Vsevolod III Yuryevich, or Vsevolod the Big Nest () (1154–1212), was Grand Prince of Vladimir from 1176 to 1212. During his long reign, the city reached the zenith of its glory.

Family
Vsevolod was the tenth or eleventh son of Yuri Dolgoruky (c. 1099 – 1157), who founded the town Dmitrov to commemorate the site of Vsevolod's birth. Nikolai Karamzin (1766 – 1826) initiated the speculation identifying Vsevolod's mother Helene as a Greek princess, because after her husband's death she took Vsevolod with her to Constantinople.

Vsevolod spent his youth at the chivalric court of the Komnenoi. On his return from the Byzantine Empire to Rus' in 1170, Vsevolod supposedly visited Tbilisi, as a local chronicle records that that year the Georgian king entertained his  nephew from Constantinople and married him to his relative, an Ossetian princess.

Reign
In 1173 two Smolensk princes captured Kiev (Kyiv), captured Vsevolod and briefly installed him on the throne. Ransomed a year later, Vsevolod took his brother Mikhalko's side in his struggle against the powerful boyars of Rostov and Suzdal. Upon Mikhalko's death in 1176, Vsevolod succeeded him in Vladimir. He promptly subjugated the boyars and systematically raided the Volga peoples, notably Volga Bulgaria. He installed puppet rulers on the throne of Novgorod and married his daughters to princes of Chernigov and Kiev.
——————
Required actions
**A)** According to the Vsevolod III passage, what town did Yuri Dolgoruky found to mark the site of Vsevolod's birth?
**B)** Pick up the Vsevolod III passage after its final sentence and continue writing it.
The data after this point were gathered from a separate source.

Stored data
——————
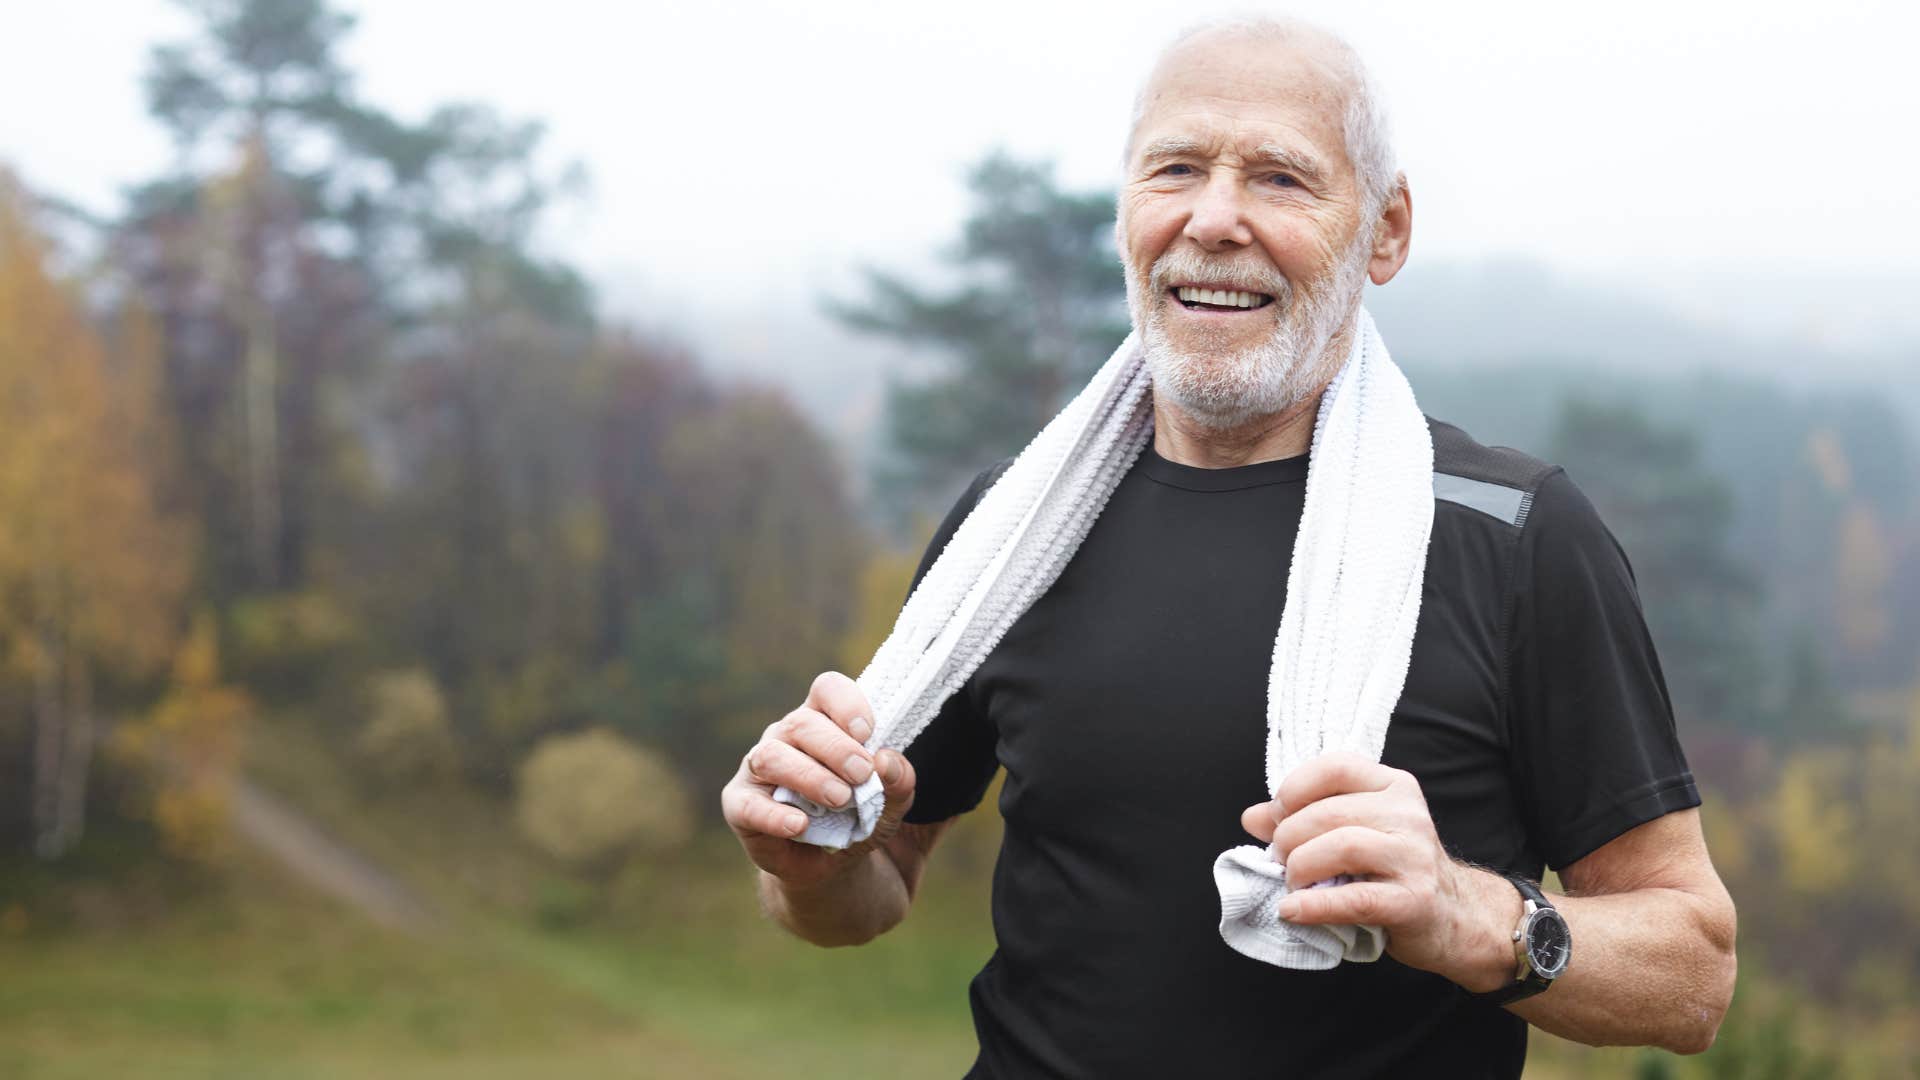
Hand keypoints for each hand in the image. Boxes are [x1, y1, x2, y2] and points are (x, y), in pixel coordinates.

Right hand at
——————
Task answers
**A)** Dmitrov.

**B)**
Vsevolod showed little mercy to those who disobeyed his commands. In 1180 and 1187 he punished the princes of Ryazan by ousting them from their lands. In 1207 he burnt to the ground both Ryazan and Belgorod. His military fame spread quickly. The Tale of Igor's Campaign, thought to be written during Vsevolod's reign, addresses him thus: "Great prince Vsevolod! Don't you think of flying here from afar to safeguard the paternal golden throne of Kiev? For you can with your oars scatter in drops the Volga, and with your helmets scoop dry the Don."

But Kievan matters concerned Vsevolod little in the latter part of his reign. He concentrated on building up his own capital, Vladimir. His Ossetian wife, Maria Shvarnovna, who devoted herself to works of piety and founded several convents, was glorified by the Russian church as a saint. By her Vsevolod had no fewer than fourteen children, thus earning for himself the sobriquet Big Nest. Four of them, Konstantin, George, Yaroslav and Sviatoslav, succeeded him as Grand Dukes of Vladimir. He died on 12 April 1212 and was buried at the Assumption Cathedral in Vladimir.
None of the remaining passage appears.